Once the quantities and prices of inputs for a particular type of center are determined, it is useful for budgeting and planning purposes to reorganize table 5.1 by program objectives, as is done in table 5.2. From this table it is possible to determine the cost of providing a particular service. The table groups the direct costs associated with the service. It also groups the overhead or joint costs, such as central administration, building and facilities, and transportation. These costs can then be allocated to each of the services as indirect costs. This way of classifying costs is also useful for analyzing the cost consequences of expanding a service or segment of the program.

Table 5.2 An illustrative cost table for a center, organized by objective
Component Cost
Administration  
Personnel

 
Office supplies

 
Misc. workers

 
Building and facilities

 
Amortization (rent)

 
Maintenance

 
Service workers

 
Transportation

 
Education

 
Personnel

 
Materials

 
Health care

 
Personnel

 
Health supplies

 
Feeding

 
Personnel

 
Food

 
Materials  

What is the cost of an early childhood development system?
The yearly cost of an ECCD system is the sum of the costs of all the ECCD centers plus the amortized initial investment of establishing the system and the recurrent costs of administering it (tables 5.3 and 5.4). The main costs of establishing the system are program development, curricular materials, initial training at all levels, administrative buildings and equipment, and a management information system. Operating costs include the salaries of directors and administrators, program inspectors or monitors, technical support staff, service personnel, and consultants, and the cost of office supplies, utilities, communications, transportation, per diem expenses, ongoing training, information, and dissemination. Two items warrant special attention here: program development and training.

Program development. If a variety of ECCD technologies, models, and materials have already been developed, tested, and evaluated in a country, the developmental costs associated with putting a program in place may be minimal. Even so, some adjustments to the setting will be needed in the models and materials to be used. A suitable period for development allows time for such adjustments and helps to develop local ownership of the models and materials adopted. And the process of creating (or re-creating) and testing a technology can be useful in initiating and training people who will later be responsible for applying the technology on a larger scale.

Initial training. The initial training of participants in an ECCD program is considered an investment cost here, because the results of the training will presumably be used over a number of years. The cost should therefore be amortized. Maintenance of this training-whether required because of obsolescence, attrition, or high turnover of personnel-should be treated as an operating cost. The cost of training includes:

  • The salaries and benefits of trainers.

  • The cost of using training sites.

  • The transportation and per diem costs of trainees.
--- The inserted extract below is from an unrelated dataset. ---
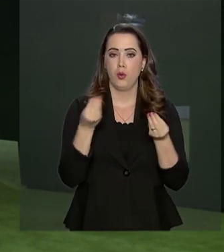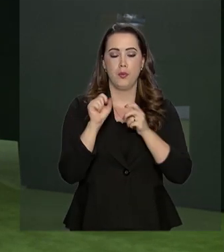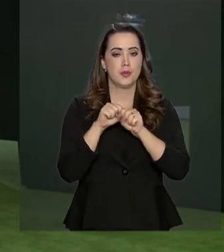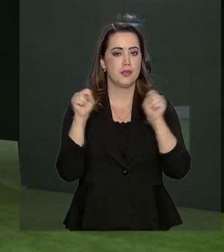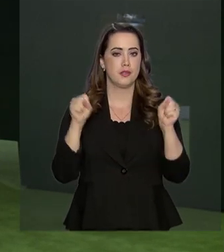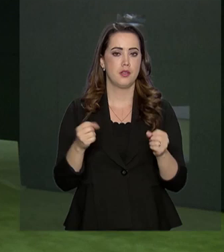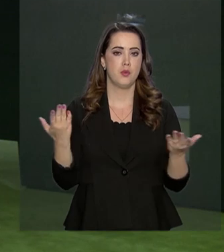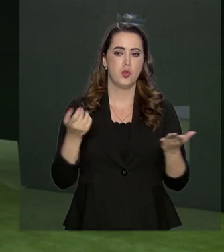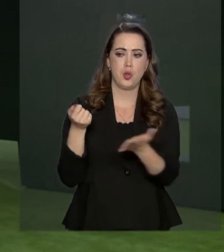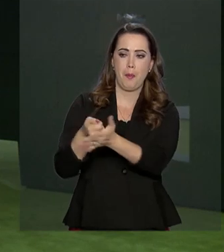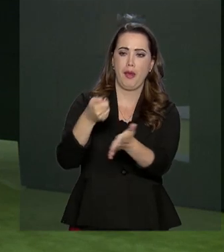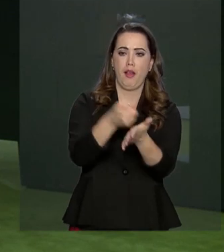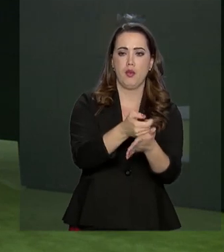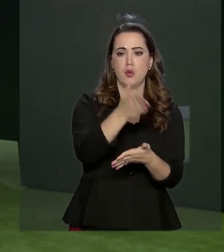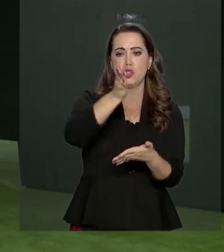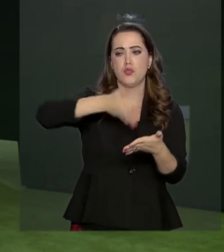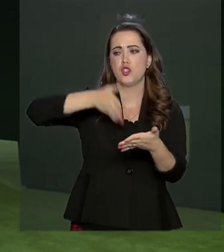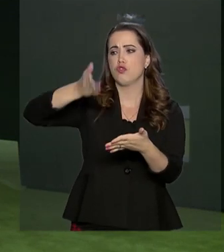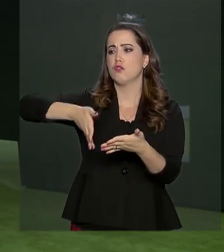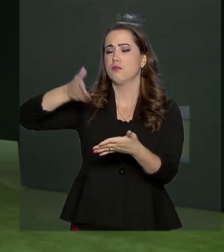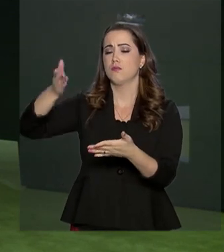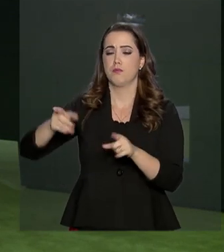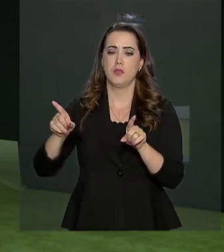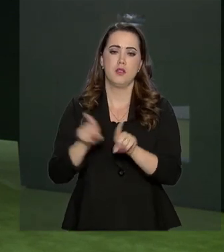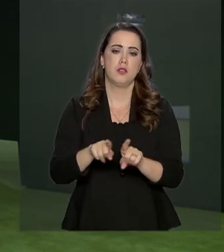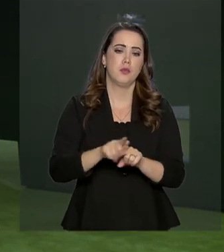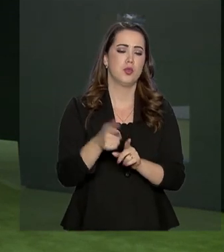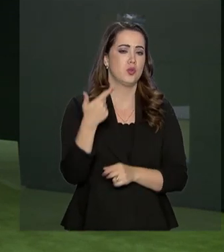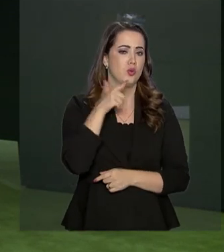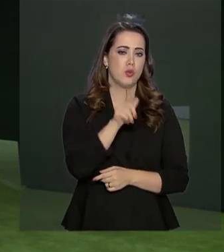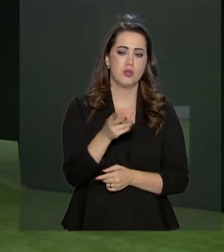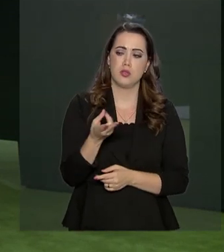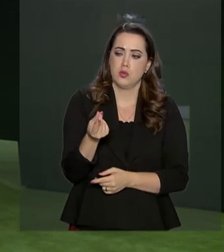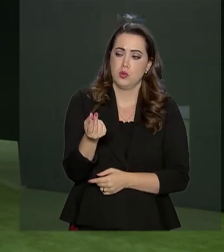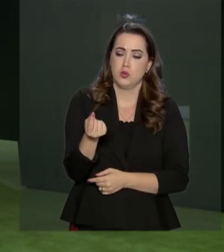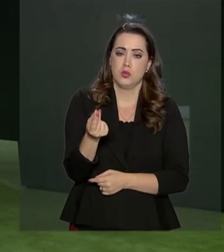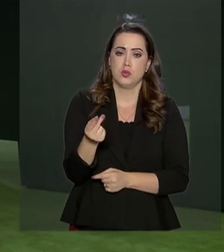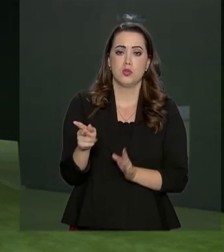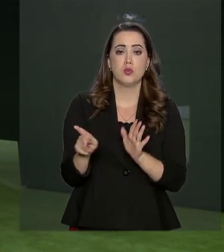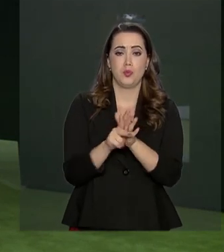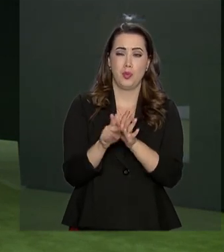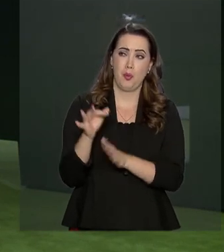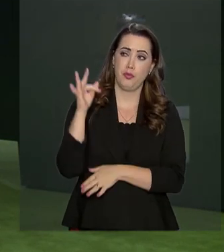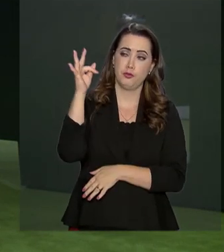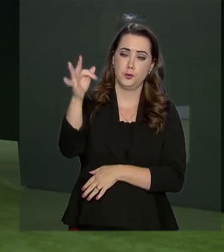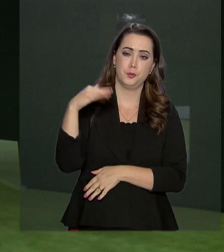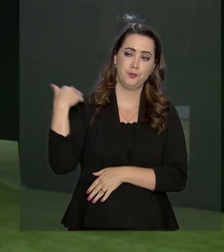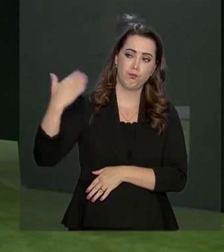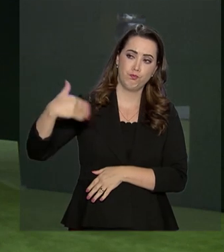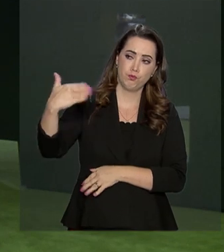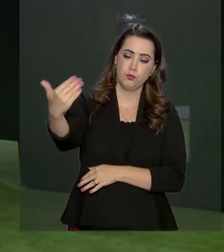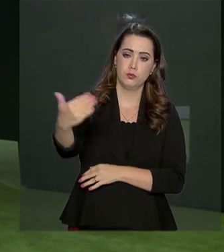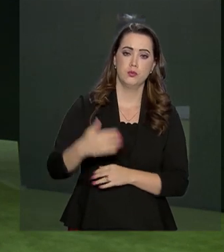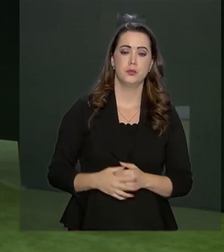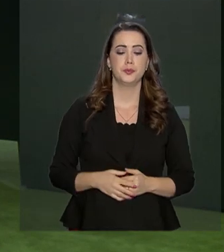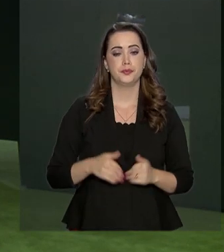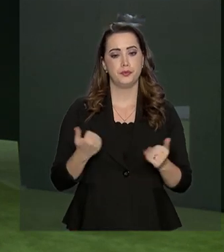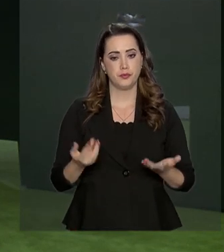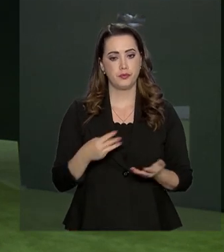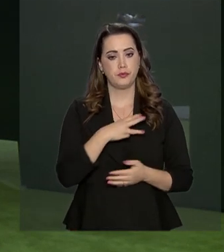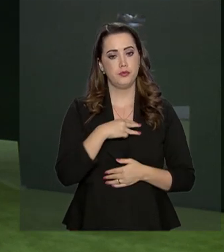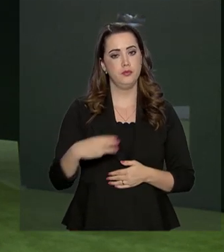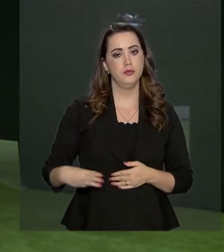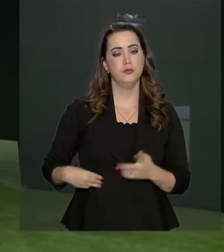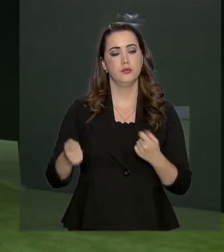financiado por repartição, além do fato de não levar recursos para o futuro ao longo do tempo. O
  • The cost of training materials.

  • The salaries of trainees, if not covered under their present employment.
For most ECCD programs it will be necessary to consider training costs for people at different levels, including administrative personnel, supervisors, and caregivers and educators. But in all cases only training specific to ECCD programs should be provided, and only after completing an economic analysis comparing the advantages of training in-house with training in other institutions. Employees to fill cross-industry occupations (occupations common in many industries) can be hired directly in the labor market.

Table 5.3 Yearly costs of a national or central administration of an early childhood development system
Investment costs (amortized)  
Program development  
Curricular material  
Initial training  
Management information system  
Buildings and equipment  
Vehicles  
Operating costs  
Salaries  
Director

 
Deputy directors (health, nutrition, curriculum, evaluation, planning and budgeting)

 
Program inspectors or monitors  
Technical support staff  
Clerical support staff  
Service staff  
Consultants  
Travel and per diem  
Utilities  
Building maintenance  
Materials and supplies  
Transportation  
Communications  
Information dissemination  
Total  

Table 5.4 Summary cost table for an early childhood development system
Central Administration Centers
  Type 1 Type 2 Type na
Number     
Number of children     
Expenditure item     
Investment costs (amortized)     
   Program development     
   Curricular materials     
   Initial training     
   Buildings and equipment     
Operating costs     
   Salaries     
   Materials and supplies     
   Food     
   Total     
Grand total     
a Centers are usually classified according to the characteristics and intensity of the program, the population served, and the program context.

How much does a program cost per child?
When policymakers and potential funders ask how much an ECCD program costs, their interest is generally not only in the program's total cost, but also in the cost per child served by the program, or unit cost. The concept of unit cost captures the crucial relationship between total costs and the number of children served by the program as a simple ratio of the two. In practice, however, calculating and interpreting unit costs is less straightforward. The term children served by the program usually has several possible meanings, ranging from a very inclusive definition, such as the children who spend any time or receive any amount of a service provided by the program in the course of a year, to a very restrictive definition, such as only the children who "graduated" from the program. So it is important to have a clear definition of this term when using the concept of unit cost.

The estimated unit cost for a program is essential for assessing how expensive ("high cost") or economical ("low cost") the program is relative to another program, to alternative modes of the program, or to some broader norm.2 The estimated unit cost also generally allows "quick and dirty" estimates of how many more children could be served if resources were increased by a certain amount or of the additional resources that would be needed to increase coverage by a certain number of children.